XXVII Crônicas Anacrônicas: Um manifesto pelo direito ao pensamento lento

Por Luiz Henrique Lima Faria

Sobre o livro

XXVII Crônicas Anacrônicas: Um Manifesto pelo Direito ao Pensamento Lento nasce de uma recusa deliberada ao ritmo vertiginoso que caracteriza o tempo presente.

Em uma época marcada pela exigência de respostas imediatas, pela compressão das ideias em poucos caracteres e pela redução da experiência a fragmentos consumíveis, a escrita de crônicas se afirma como gesto refratário.

Não por nostalgia, mas como resistência à superficialidade narrativa do cotidiano instituída como norma.

Assumindo o anacrônico e o lento como virtudes, e não como disfunções do pensamento, a obra tensiona a lógica dominante que converte a compressão dos significados e a aceleração do pensamento em critérios de valor, em detrimento da reflexão.

O anacrônico, nesse horizonte, deixa de designar inadequação para se afirmar como posição ética, aquela que se recusa a aderir ao fluxo automático de um tempo que dispersa mais do que esclarece.

O lento, por sua vez, não se confunde com atraso, mas se constitui como condição de possibilidade da elaboração, da permanência e da construção de sentido em meio ao excesso de estímulos que caracteriza a vida contemporânea. Cada crônica se configura, assim, como um exercício de escuta e de atenção.

Não se prestam ao alívio imediato da autoajuda, nem à satisfação da demanda crescente por entretenimento leve. Ao contrário, inscrevem-se como tentativas de sustentar a densidade da experiência humana em um mundo que a esvazia.

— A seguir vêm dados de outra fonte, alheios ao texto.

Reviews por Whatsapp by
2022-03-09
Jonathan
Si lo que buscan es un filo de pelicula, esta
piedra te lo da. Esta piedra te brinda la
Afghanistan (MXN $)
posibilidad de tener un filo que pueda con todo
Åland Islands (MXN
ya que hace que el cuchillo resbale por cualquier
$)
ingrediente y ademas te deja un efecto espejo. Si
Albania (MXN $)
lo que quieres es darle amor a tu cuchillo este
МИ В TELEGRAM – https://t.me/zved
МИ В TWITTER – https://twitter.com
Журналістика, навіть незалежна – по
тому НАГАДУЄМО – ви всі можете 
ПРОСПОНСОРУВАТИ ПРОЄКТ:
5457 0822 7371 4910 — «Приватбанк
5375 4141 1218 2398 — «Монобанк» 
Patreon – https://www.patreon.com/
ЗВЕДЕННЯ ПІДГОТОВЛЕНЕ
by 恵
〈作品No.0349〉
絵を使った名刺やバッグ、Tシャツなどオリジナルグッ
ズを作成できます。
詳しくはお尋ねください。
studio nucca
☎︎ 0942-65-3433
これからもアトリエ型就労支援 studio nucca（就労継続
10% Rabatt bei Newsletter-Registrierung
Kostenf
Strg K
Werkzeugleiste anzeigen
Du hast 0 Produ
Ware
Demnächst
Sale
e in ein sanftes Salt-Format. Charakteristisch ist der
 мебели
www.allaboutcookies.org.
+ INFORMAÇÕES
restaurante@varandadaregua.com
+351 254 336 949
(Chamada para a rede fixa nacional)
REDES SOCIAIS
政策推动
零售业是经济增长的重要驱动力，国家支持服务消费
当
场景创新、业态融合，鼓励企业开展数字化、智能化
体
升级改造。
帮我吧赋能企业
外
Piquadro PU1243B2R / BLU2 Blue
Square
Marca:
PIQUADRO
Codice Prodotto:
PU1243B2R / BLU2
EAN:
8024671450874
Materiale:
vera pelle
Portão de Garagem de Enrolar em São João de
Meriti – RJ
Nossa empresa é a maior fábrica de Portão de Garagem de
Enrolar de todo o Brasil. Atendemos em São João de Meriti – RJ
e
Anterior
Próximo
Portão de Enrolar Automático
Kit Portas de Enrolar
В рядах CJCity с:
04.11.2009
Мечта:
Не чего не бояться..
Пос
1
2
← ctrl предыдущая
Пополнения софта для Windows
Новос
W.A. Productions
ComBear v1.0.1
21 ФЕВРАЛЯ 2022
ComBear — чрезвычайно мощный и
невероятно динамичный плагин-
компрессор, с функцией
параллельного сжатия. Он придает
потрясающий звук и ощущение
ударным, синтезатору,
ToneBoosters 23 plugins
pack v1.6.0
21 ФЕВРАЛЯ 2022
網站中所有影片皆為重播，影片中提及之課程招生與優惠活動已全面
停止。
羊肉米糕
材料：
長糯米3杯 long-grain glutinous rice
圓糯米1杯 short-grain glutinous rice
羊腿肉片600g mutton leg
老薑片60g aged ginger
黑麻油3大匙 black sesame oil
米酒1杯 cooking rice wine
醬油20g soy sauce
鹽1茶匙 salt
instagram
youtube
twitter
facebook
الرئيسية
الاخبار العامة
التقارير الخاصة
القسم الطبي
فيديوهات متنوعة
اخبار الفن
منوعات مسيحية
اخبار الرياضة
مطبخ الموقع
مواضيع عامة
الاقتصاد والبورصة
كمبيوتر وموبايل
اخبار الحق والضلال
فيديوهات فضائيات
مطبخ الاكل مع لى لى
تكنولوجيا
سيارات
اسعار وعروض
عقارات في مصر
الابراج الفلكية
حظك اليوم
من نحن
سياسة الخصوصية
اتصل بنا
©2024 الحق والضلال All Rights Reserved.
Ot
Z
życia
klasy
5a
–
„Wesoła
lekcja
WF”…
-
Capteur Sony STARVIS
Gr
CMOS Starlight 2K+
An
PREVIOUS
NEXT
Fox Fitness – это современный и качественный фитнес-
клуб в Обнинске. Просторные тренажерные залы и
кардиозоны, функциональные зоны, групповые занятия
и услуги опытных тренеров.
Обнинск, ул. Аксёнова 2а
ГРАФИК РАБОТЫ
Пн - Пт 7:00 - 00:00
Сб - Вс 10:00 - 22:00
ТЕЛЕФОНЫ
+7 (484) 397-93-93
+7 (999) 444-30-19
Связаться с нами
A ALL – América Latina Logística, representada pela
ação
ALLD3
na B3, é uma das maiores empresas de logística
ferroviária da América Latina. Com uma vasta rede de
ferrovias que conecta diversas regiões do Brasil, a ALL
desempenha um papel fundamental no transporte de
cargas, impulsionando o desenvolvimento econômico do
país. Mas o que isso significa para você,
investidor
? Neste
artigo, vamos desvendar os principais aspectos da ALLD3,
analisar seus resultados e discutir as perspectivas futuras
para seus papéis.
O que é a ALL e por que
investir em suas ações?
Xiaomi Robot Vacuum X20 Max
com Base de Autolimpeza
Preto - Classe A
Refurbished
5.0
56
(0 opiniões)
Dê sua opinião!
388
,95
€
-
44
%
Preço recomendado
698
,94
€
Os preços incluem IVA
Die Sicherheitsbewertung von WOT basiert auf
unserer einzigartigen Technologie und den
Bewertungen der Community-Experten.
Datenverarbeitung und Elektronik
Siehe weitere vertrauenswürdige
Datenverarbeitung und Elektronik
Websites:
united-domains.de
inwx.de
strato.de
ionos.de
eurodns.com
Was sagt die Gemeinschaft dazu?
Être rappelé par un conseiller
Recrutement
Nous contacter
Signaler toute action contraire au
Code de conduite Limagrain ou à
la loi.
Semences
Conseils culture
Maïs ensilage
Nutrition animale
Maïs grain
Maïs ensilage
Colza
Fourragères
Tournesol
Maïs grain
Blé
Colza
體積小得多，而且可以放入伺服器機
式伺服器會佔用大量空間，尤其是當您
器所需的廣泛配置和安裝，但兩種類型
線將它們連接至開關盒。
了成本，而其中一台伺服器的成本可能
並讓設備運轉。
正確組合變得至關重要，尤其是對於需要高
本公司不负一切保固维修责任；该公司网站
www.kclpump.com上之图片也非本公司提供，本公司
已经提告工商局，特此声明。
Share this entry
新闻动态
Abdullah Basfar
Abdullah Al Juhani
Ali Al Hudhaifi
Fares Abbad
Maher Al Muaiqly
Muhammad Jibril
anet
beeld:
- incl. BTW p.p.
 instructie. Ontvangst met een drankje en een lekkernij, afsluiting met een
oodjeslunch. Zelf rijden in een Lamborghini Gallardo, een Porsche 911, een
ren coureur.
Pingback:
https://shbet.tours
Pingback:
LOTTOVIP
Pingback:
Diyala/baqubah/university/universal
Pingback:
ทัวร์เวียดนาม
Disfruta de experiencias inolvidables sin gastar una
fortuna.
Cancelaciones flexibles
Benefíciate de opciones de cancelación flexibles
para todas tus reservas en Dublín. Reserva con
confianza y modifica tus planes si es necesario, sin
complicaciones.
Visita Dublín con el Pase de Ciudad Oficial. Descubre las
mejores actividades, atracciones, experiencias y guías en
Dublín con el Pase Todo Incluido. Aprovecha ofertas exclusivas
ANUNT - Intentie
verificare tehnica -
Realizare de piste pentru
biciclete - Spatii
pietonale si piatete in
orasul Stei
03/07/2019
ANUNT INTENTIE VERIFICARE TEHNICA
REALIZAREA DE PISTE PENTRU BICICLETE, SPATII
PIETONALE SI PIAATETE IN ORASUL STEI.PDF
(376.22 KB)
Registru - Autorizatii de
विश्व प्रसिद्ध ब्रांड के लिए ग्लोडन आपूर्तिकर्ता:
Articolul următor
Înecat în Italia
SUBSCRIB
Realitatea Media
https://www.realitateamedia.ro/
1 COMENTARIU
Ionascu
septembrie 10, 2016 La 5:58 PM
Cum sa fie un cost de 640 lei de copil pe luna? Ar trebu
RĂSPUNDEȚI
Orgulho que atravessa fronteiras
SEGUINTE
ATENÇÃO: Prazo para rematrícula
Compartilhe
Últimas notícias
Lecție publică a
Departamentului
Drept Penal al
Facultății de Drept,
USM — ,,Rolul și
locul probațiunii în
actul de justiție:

São textos que nascem de inquietações que resistem à anestesia do presente, de perguntas que não se deixam acomodar à lógica da utilidade nem à economia da urgência dopamínica. Esta obra se inscreve como manifesto precisamente por se colocar em desacordo com o espírito de seu tempo.

Não como recusa estéril, mas como gesto afirmativo de que ainda é possível uma vida mais sóbria e reflexiva.

Ao reivindicar o direito ao pensamento que se demora, a obra convida o leitor a um desacordo fecundo, a uma pausa necessária, a um reencontro com aquilo que, mesmo sob o ruído incessante do mundo, ainda resiste ao esvaziamento da experiência de viver.